After locating the line that contains "did not necessarily" in the data below, set down exactly that line and each one after it through the line that contains "part of the", and nothing more.

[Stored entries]

[Start of Attachment]

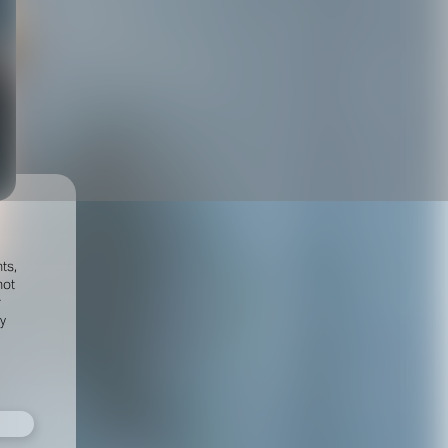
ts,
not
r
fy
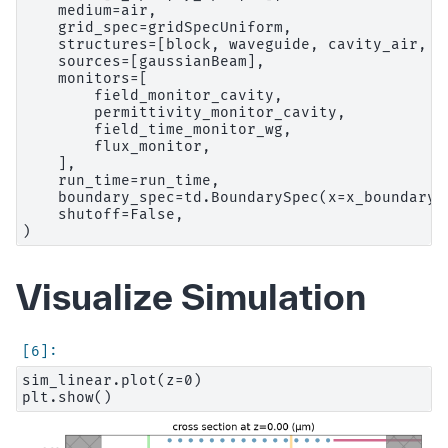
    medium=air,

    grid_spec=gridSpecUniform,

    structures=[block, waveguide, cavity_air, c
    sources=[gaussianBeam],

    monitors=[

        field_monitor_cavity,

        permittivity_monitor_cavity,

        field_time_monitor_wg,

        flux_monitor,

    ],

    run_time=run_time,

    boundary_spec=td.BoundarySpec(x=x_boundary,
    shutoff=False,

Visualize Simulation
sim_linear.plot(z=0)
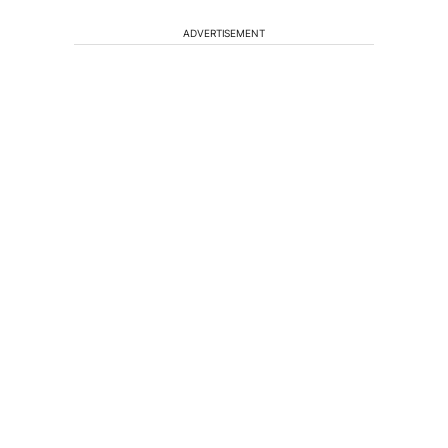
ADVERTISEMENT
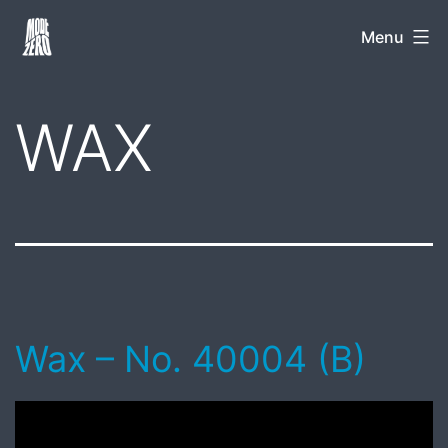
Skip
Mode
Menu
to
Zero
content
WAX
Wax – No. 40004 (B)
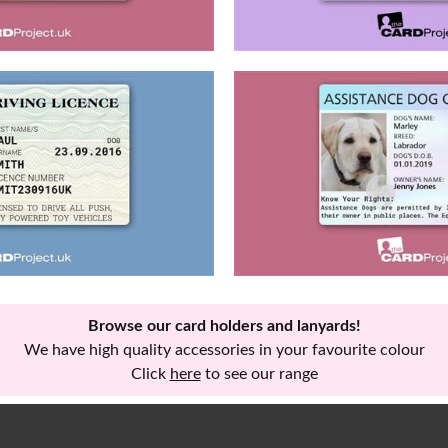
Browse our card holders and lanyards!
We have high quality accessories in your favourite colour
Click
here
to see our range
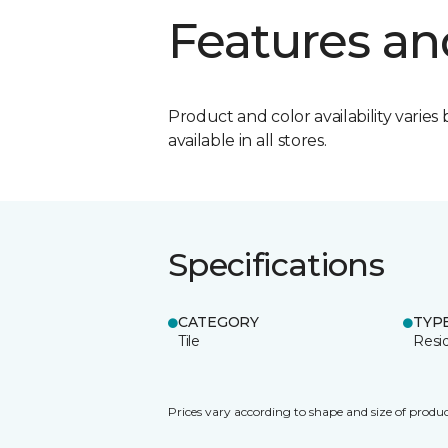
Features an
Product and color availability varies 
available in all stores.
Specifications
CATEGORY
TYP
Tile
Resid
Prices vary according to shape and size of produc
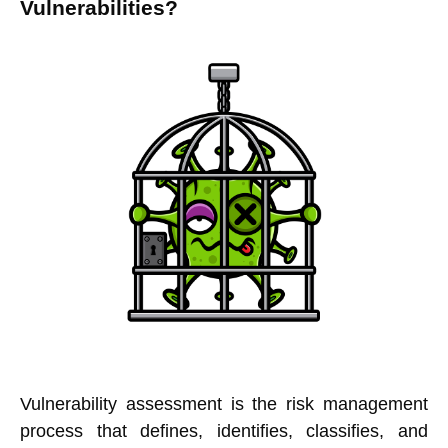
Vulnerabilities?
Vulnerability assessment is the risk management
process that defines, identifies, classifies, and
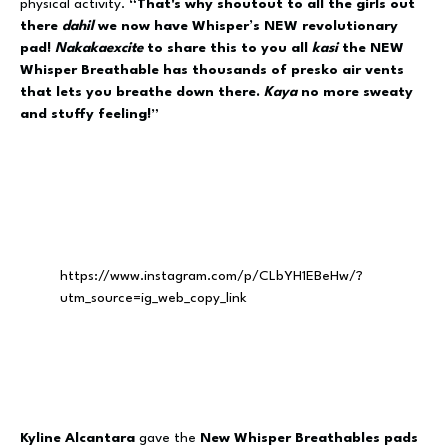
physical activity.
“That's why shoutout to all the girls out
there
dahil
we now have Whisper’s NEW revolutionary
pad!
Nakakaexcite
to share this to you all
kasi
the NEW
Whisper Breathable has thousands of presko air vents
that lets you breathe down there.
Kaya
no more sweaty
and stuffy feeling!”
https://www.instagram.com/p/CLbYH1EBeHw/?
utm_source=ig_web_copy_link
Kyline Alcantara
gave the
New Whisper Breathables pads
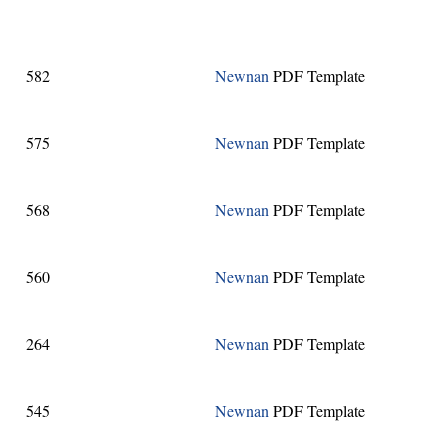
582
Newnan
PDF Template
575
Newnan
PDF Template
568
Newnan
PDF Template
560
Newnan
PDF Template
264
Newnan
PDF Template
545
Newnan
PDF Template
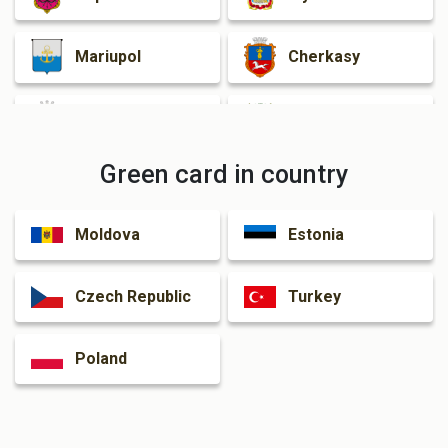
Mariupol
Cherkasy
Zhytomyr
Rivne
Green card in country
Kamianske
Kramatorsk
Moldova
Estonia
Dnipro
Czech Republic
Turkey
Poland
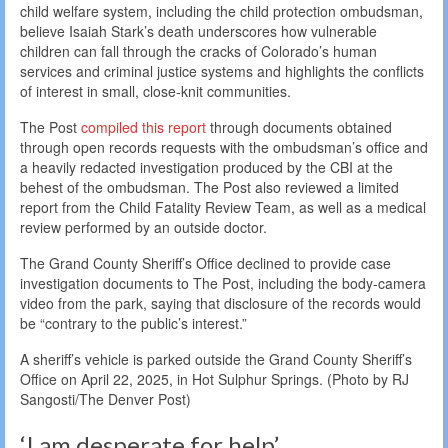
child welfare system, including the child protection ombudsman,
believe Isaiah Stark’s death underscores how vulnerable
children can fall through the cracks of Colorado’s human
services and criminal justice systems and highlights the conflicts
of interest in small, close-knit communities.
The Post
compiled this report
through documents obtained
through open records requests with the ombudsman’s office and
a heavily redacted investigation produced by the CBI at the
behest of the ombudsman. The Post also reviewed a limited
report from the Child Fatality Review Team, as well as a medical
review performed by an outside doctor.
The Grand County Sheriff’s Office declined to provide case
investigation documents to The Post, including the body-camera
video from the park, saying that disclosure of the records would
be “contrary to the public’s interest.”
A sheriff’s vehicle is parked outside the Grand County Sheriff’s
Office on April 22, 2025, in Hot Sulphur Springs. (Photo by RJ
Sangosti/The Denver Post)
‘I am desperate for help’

[End of Attachment]
[Start of Attachment]

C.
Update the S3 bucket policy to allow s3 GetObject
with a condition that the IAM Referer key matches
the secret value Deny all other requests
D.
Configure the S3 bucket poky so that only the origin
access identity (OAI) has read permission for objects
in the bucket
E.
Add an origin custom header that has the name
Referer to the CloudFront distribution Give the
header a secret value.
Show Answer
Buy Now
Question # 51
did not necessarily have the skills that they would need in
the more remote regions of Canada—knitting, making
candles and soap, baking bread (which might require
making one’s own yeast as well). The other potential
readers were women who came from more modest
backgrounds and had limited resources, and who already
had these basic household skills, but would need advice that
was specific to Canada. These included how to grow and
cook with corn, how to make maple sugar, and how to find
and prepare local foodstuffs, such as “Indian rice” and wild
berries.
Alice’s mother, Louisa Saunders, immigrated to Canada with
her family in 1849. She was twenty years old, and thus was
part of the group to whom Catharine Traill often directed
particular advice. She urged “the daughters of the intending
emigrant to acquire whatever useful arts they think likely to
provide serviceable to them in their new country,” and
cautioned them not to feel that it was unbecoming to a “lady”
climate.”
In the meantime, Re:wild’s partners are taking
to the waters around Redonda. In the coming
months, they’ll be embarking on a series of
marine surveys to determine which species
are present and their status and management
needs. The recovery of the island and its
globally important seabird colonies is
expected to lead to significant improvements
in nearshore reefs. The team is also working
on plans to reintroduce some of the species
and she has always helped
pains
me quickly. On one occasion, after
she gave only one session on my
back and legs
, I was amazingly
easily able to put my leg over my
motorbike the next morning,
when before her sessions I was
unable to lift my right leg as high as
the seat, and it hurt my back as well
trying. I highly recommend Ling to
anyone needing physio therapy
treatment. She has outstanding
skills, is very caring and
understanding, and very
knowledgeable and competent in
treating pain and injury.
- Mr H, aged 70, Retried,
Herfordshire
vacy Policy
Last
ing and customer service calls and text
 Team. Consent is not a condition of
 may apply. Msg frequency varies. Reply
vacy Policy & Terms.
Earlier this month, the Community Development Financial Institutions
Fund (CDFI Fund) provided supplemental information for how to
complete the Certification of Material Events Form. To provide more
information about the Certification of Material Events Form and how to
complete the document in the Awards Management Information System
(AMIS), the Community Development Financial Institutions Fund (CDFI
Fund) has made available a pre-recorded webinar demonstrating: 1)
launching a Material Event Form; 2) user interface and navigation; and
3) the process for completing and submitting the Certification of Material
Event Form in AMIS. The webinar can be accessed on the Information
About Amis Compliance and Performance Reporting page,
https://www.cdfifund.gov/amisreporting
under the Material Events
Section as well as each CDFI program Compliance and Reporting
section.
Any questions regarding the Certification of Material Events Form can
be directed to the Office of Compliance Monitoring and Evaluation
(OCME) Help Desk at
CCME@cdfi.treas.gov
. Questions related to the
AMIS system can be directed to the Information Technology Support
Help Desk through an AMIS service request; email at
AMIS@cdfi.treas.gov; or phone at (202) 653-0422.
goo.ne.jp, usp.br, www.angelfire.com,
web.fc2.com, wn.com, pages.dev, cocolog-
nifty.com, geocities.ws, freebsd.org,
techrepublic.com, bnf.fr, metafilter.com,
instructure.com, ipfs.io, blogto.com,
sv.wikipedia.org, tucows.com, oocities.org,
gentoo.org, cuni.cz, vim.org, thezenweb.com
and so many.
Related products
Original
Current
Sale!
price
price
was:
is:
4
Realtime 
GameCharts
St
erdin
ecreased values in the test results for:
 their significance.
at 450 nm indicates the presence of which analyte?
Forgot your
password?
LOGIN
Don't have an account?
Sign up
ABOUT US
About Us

[End of Attachment]

### WRITTEN RESPONSE
did not necessarily have the skills that they would need in
the more remote regions of Canada—knitting, making
candles and soap, baking bread (which might require
making one’s own yeast as well). The other potential
readers were women who came from more modest
backgrounds and had limited resources, and who already
had these basic household skills, but would need advice that
was specific to Canada. These included how to grow and
cook with corn, how to make maple sugar, and how to find
and prepare local foodstuffs, such as “Indian rice” and wild
berries.
Alice’s mother, Louisa Saunders, immigrated to Canada with
her family in 1849. She was twenty years old, and thus was
part of the group to whom Catharine Traill often directed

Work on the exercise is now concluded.